Even if live sports events can take place, they can no longer do so with spectators in attendance. The Premier League’s decision to screen closed-door matches on pay-per-view TV has caused outrage among sports-starved fans, showing there is still plenty of progress to be made in achieving sustainable solutions.

But despite all the disruption and uncertainty around what the future holds, it is not necessarily all doom and gloom for the world of sport or, indeed, the economic value of sports rights.

For starters, demand for sport remains as strong as ever – if anything, the pandemic has spurred a greater appetite for entertainment, as well a willingness on the part of viewers to watch and engage with content they wouldn’t have previously contemplated. Consider the new-found British passion for the Bundesliga back in May and a tolerance for a diminished overall viewing experience because of the impact of empty venues on the atmosphere of an event.

Likewise, sporting organisations and everyone in the value chain have had to be more innovative and creative in how they offer content. We’re seeing new packages, methods of distribution and patterns of consumption – all of which brings new monetisation opportunities. This has included accelerating the significance of esports for mainstream consumers. For example, the recent announcement by the Union Cycliste Internationale, the world governing body for cycling (a sport not typically associated with tech-orientated demographics), that the first ever Cycling Esports World Championships will take place in December – I’m willing to bet this will become an important fixture in the international cycling calendar, long after the pandemic has subsided.

As the pandemic unfolds, some sports, by their nature, will lend themselves more easily to social distancing (think tennis, golf, motorsport) and as a result, will potentially find themselves facing less competition from sports that do not. Predictability – that is the confidence that an event is likely to take place at the expected time and in the expected way – will start to command a financial premium, both for rights deals and sponsors. Even so, sports that are less reliant on social distancing, because they are based on individual performance, will be exposed to the risk of those same individuals contracting Covid and prevented from participating, as happened in June with tennis World No. 1 Novak Djokovic. This again brings with it economic and contractual consequences, such as the fact individuals and their entourage may be subject to harsher contractual requirements related to isolation.

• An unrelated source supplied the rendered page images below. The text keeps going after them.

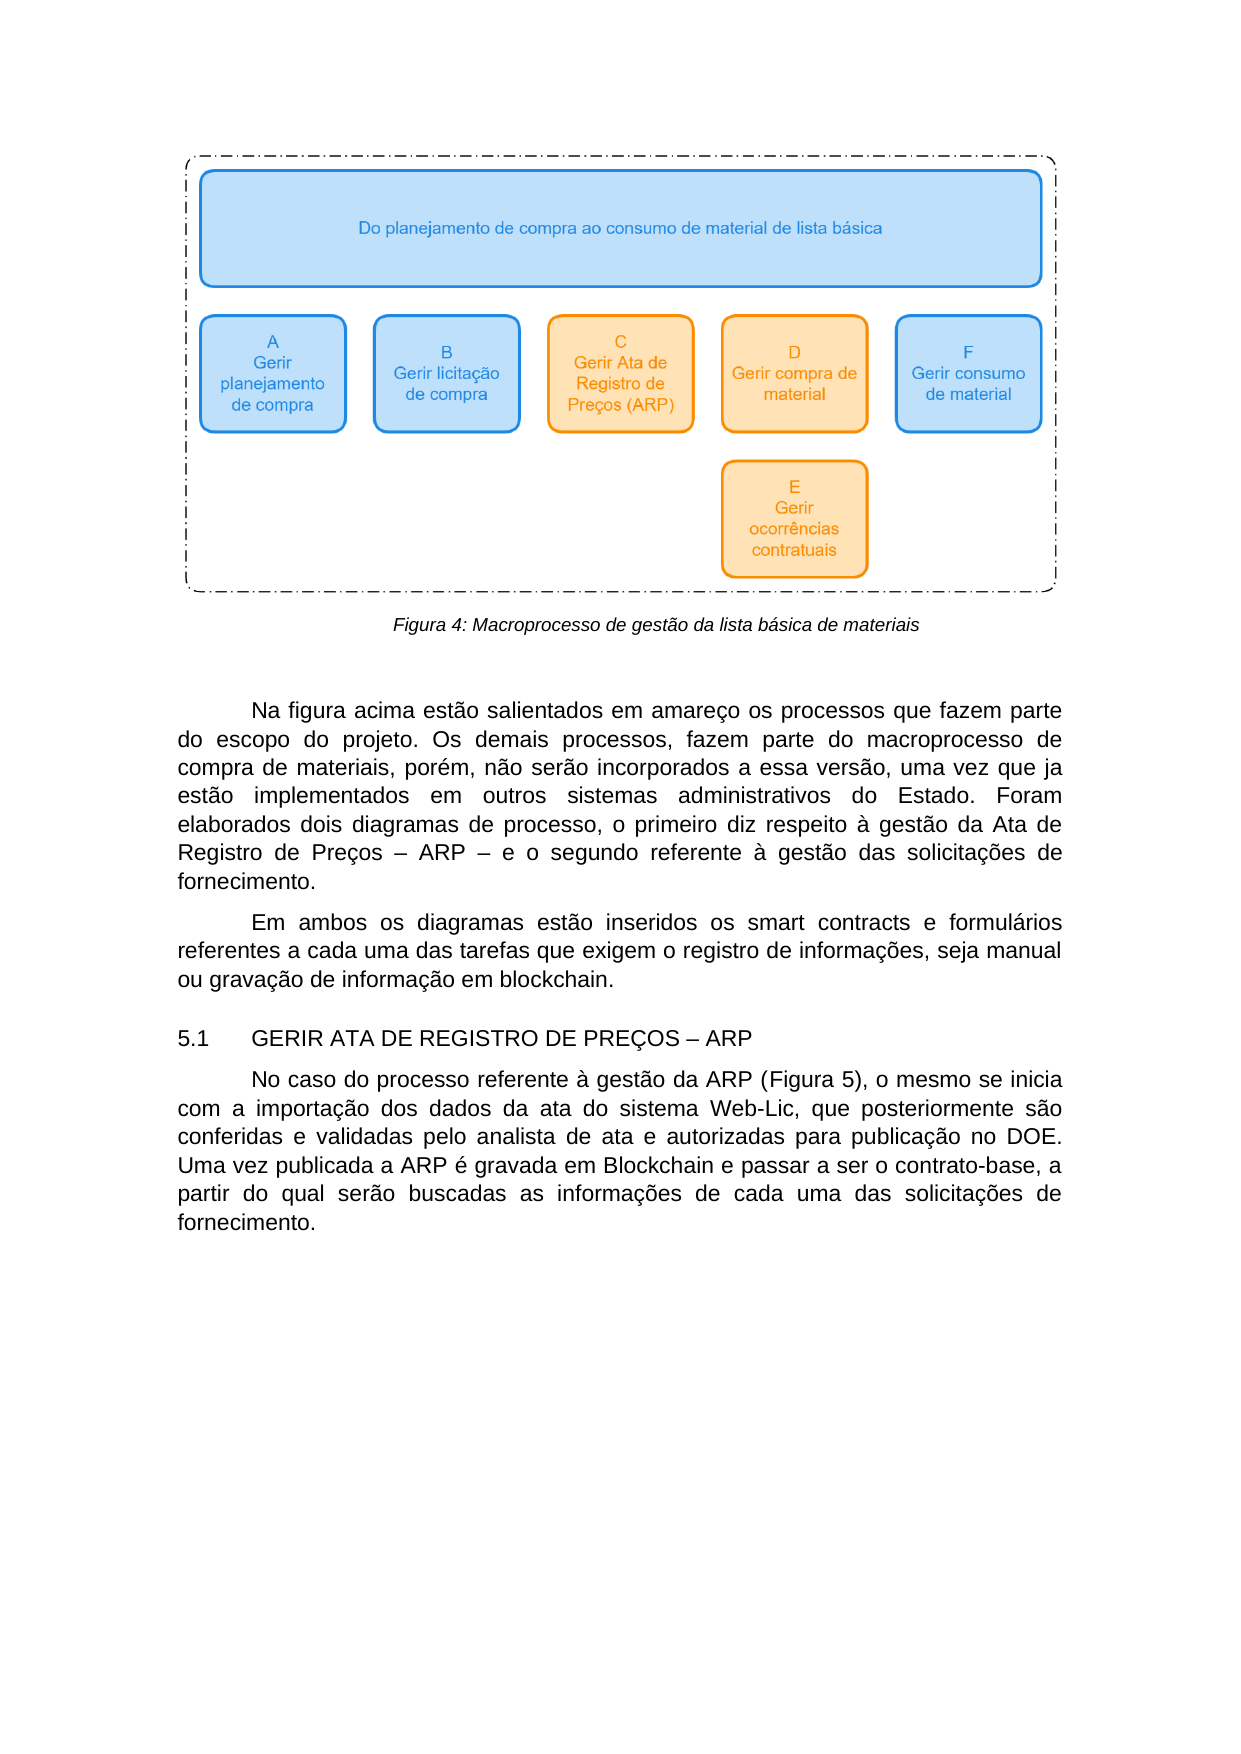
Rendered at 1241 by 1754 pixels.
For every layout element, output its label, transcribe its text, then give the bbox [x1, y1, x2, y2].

text Figura 4: Macroprocesso de gestão da lista básica de materiais [177, 614, 1063, 635]
picture [177, 147, 1063, 600]
text Em ambos os diagramas estão inseridos os smart contracts e formulários referentes a cada uma das tarefas que exigem o registro de informações, seja manual ou gravação de informação em blockchain. [177, 909, 1063, 992]
text No caso do processo referente à gestão da ARP (Figura 5), o mesmo se inicia com a importação dos dados da ata do sistema Web-Lic, que posteriormente são conferidas e validadas pelo analista de ata e autorizadas para publicação no DOE. Uma vez publicada a ARP é gravada em Blockchain e passar a ser o contrato-base, a partir do qual serão buscadas as informações de cada uma das solicitações de fornecimento. [177, 1066, 1063, 1235]
subtitle GERIR ATA DE REGISTRO DE PREÇOS – ARP [177, 1025, 1063, 1052]
text Na figura acima estão salientados em amareço os processos que fazem parte do escopo do projeto. Os demais processos, fazem parte do macroprocesso de compra de materiais, porém, não serão incorporados a essa versão, uma vez que ja estão implementados em outros sistemas administrativos do Estado. Foram elaborados dois diagramas de processo, o primeiro diz respeito à gestão da Ata de Registro de Preços – ARP – e o segundo referente à gestão das solicitações de fornecimento. [177, 697, 1063, 894]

While hardship has been inevitable, there are some properties and companies – both existing and new – which have undoubtedly seen their prospects enhanced as a result of the pandemic and will now be looking for advertising and sponsorship opportunities that reflect this elevated status. These same organisations, which have flourished under pandemic conditions, are also likely to be more open to less conventional, but nonetheless lucrative, deals.

Even though the value of TV sports rights will continue to be affected – for instance, Bundesliga international rights were recently down by 20 per cent – that does not necessarily mean that the overall value of sports rights is set to suffer.

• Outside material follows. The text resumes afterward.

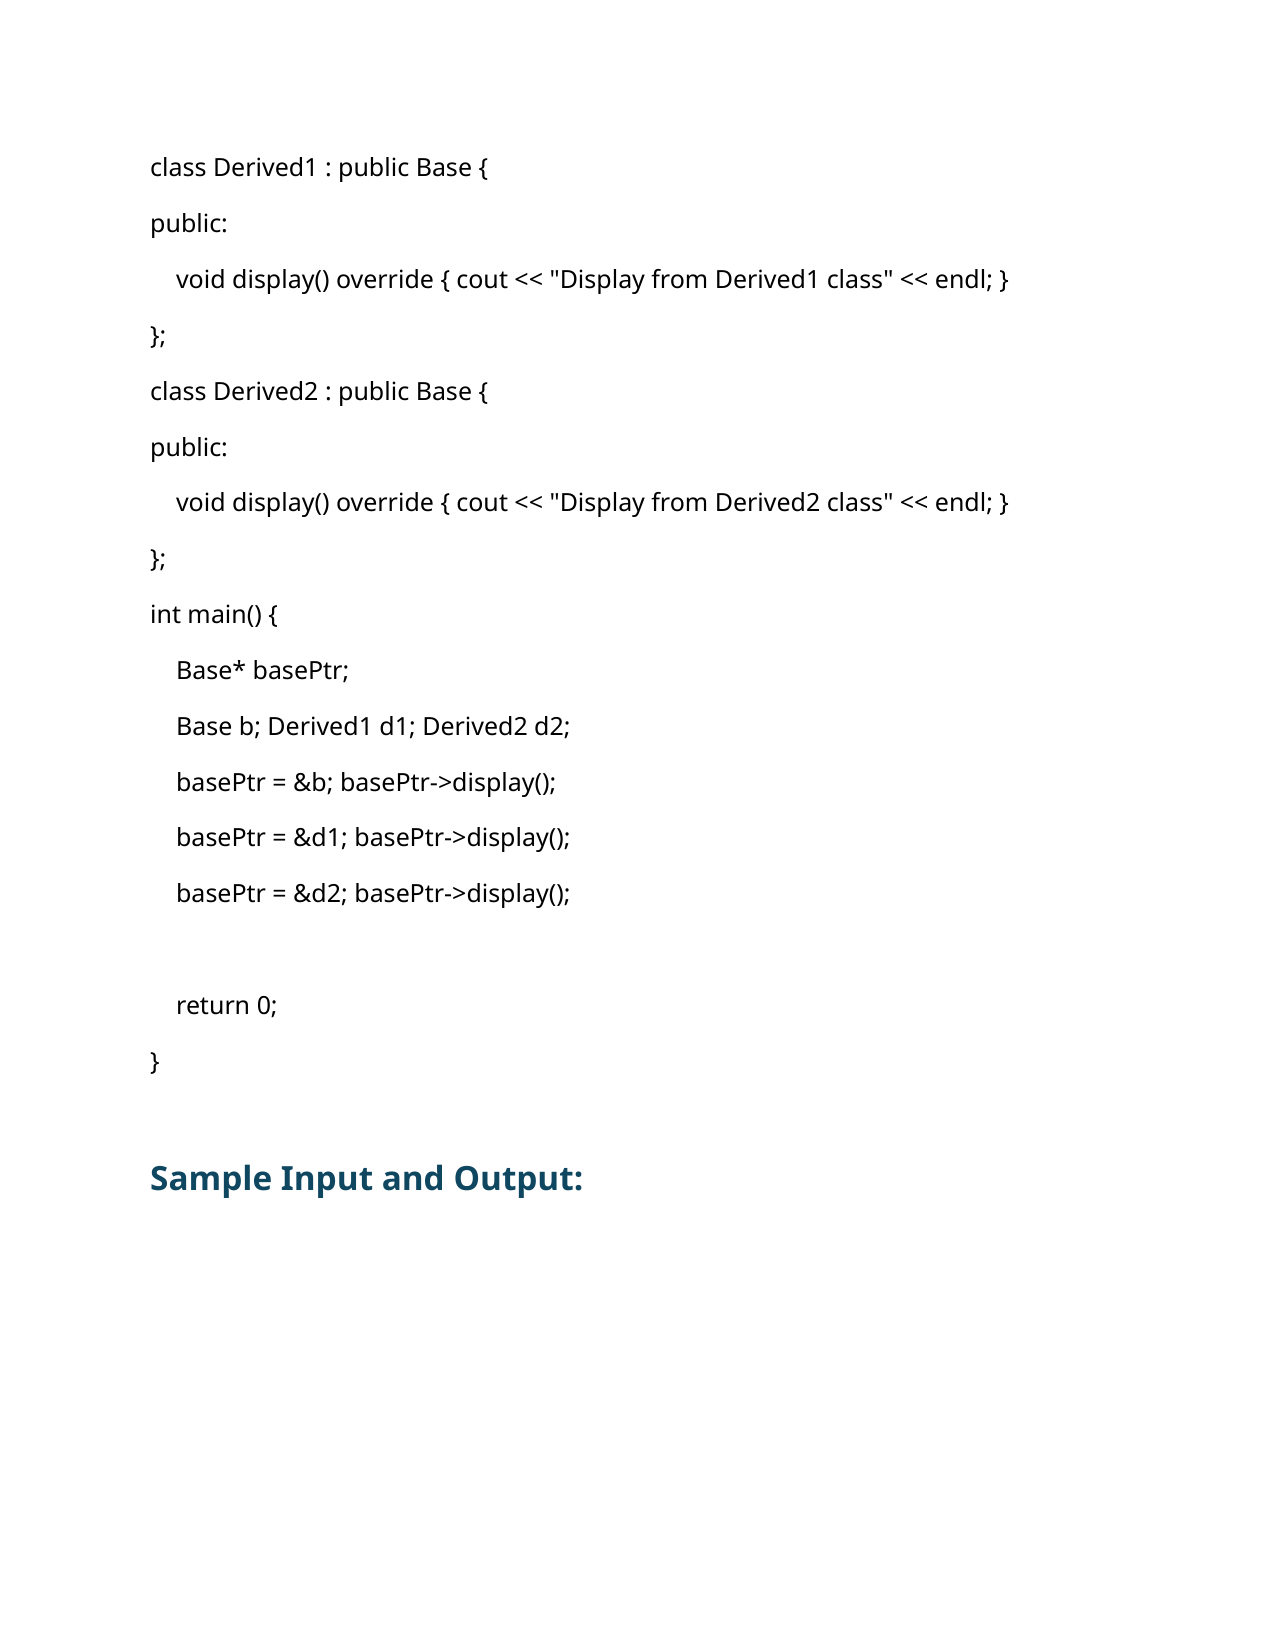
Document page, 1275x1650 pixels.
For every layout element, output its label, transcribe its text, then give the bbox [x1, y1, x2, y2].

For lawyers at least, the biggest lesson from the fallout from the collapse of the Premier League’s PPTV agreement in China, and others in recent times, is that contracts structured around traditional, binary contractual outcomes – i.e. payment/non-payment, non-breach/breach, continuing a contractual relationship/terminating – are not necessarily the best way to deliver optimal outcomes for parties to those contracts, let alone the stakeholders in the sport in which they operate which, in the case of the Premier League, means the clubs.

If sports rights are to continue to command their economic value, then dealmakers and lawyers will need to be a lot more creative in structuring contracts that allow for a range of contingencies and scenarios and reflect a world and an economy defined by uncertainty. Despite the challenges that Covid-19 presents, there are great opportunities for those willing to be creative and adapt.